[Extrait à lire]
────────────────

[DOSSIER] Enseignants contractuels dans le public : un statut précaire qui ne fait pas rêver
Cette année, 380 contractuels renforcent les besoins de l’Académie de Guadeloupe dans l’enseignement du second degré. Soit 10% des effectifs. Un personnel essentiel face à des postes vacants pour diverses raisons. Pourtant, non titulaire et non-fonctionnaire, être un contractuel n’est pas un statut rêvé.
Un enseignant contractuel est un enseignant recruté par l'Éducation nationale pour occuper un poste de manière temporaire, en l'absence de titulaires disponibles. Contrairement aux enseignants titulaires, qui sont recrutés par concours et bénéficient d'un statut de fonctionnaire, les enseignants contractuels sont engagés sur la base d'un contrat de travail à durée déterminée (CDD) ou, dans certains cas, à durée indéterminée (CDI).
« On est tributaire du rectorat »
Les enseignants contractuels peuvent être embauchés pour une durée de quelques mois à plusieurs années, selon les besoins, pour pallier les pénuries de personnel ou les absences prolongées dans les établissements scolaires. Ils assurent les mêmes missions que les titulaires à savoir la préparation des cours, la correction des examens, et parfois même ils assurent le rôle de professeur principal. Pourtant, ils n’ont pas toujours accès aux mêmes avantages en termes de progression de carrière, de rémunération ou de mobilité professionnelle.

────────────────

[Enregistrements présentés]

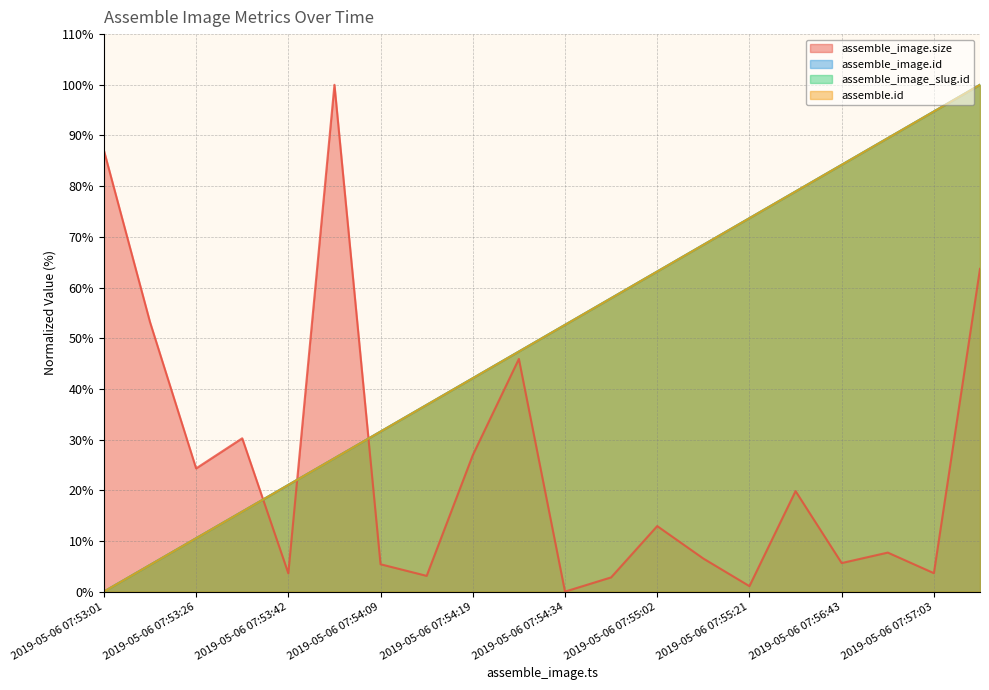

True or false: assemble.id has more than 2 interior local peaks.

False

────────────────

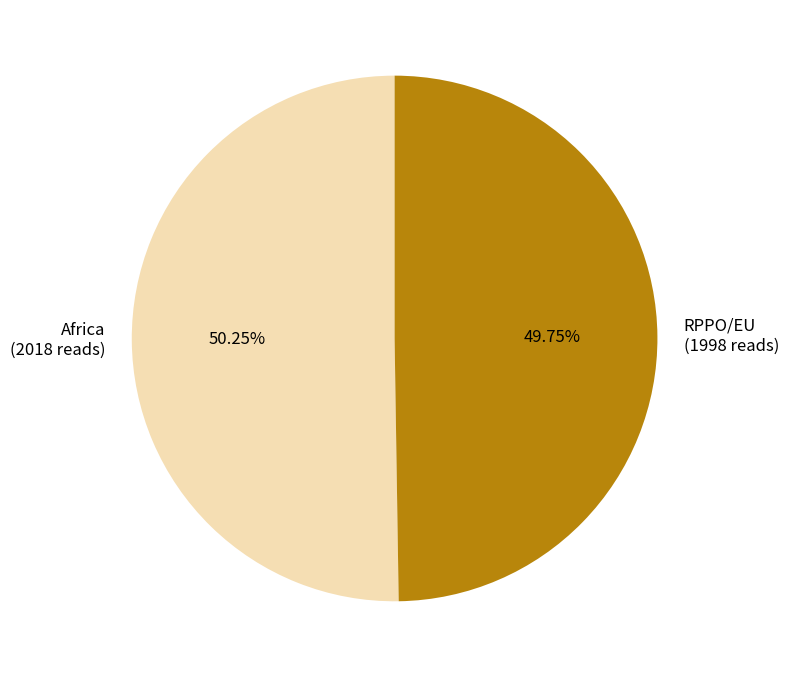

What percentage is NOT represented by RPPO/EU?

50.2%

────────────────

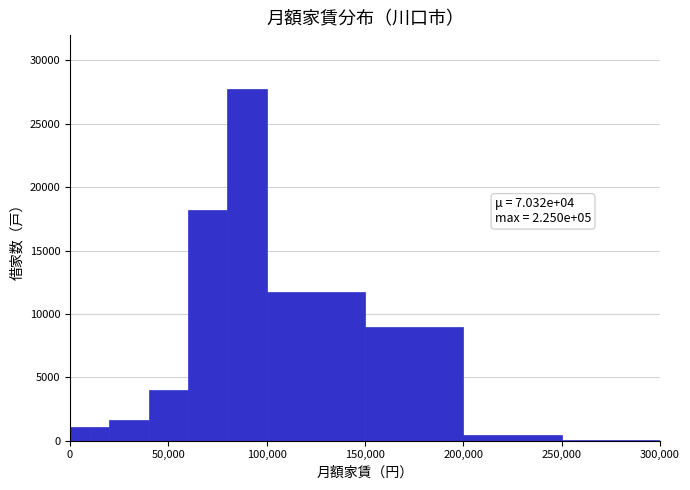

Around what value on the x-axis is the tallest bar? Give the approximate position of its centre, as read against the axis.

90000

────────────────

[Série d'exercices]
- a) Reproduisez fidèlement le passage de l'extrait sur les enseignants contractuels, depuis "[DOSSIER] Enseignants contractuels" jusqu'à "durée indéterminée (CDI).".
- b) D'après l'extrait sur les enseignants contractuels, combien de contractuels renforcent cette année l'Académie de Guadeloupe dans l'enseignement du second degré ?

[Corrigé des exercices]
- a)
[DOSSIER] Enseignants contractuels dans le public : un statut précaire qui ne fait pas rêver
Cette année, 380 contractuels renforcent les besoins de l’Académie de Guadeloupe dans l’enseignement du second degré. Soit 10% des effectifs. Un personnel essentiel face à des postes vacants pour diverses raisons. Pourtant, non titulaire et non-fonctionnaire, être un contractuel n’est pas un statut rêvé.
Un enseignant contractuel est un enseignant recruté par l'Éducation nationale pour occuper un poste de manière temporaire, en l'absence de titulaires disponibles. Contrairement aux enseignants titulaires, qui sont recrutés par concours et bénéficient d'un statut de fonctionnaire, les enseignants contractuels sont engagés sur la base d'un contrat de travail à durée déterminée (CDD) ou, dans certains cas, à durée indéterminée (CDI).

- b) 380 contractuels.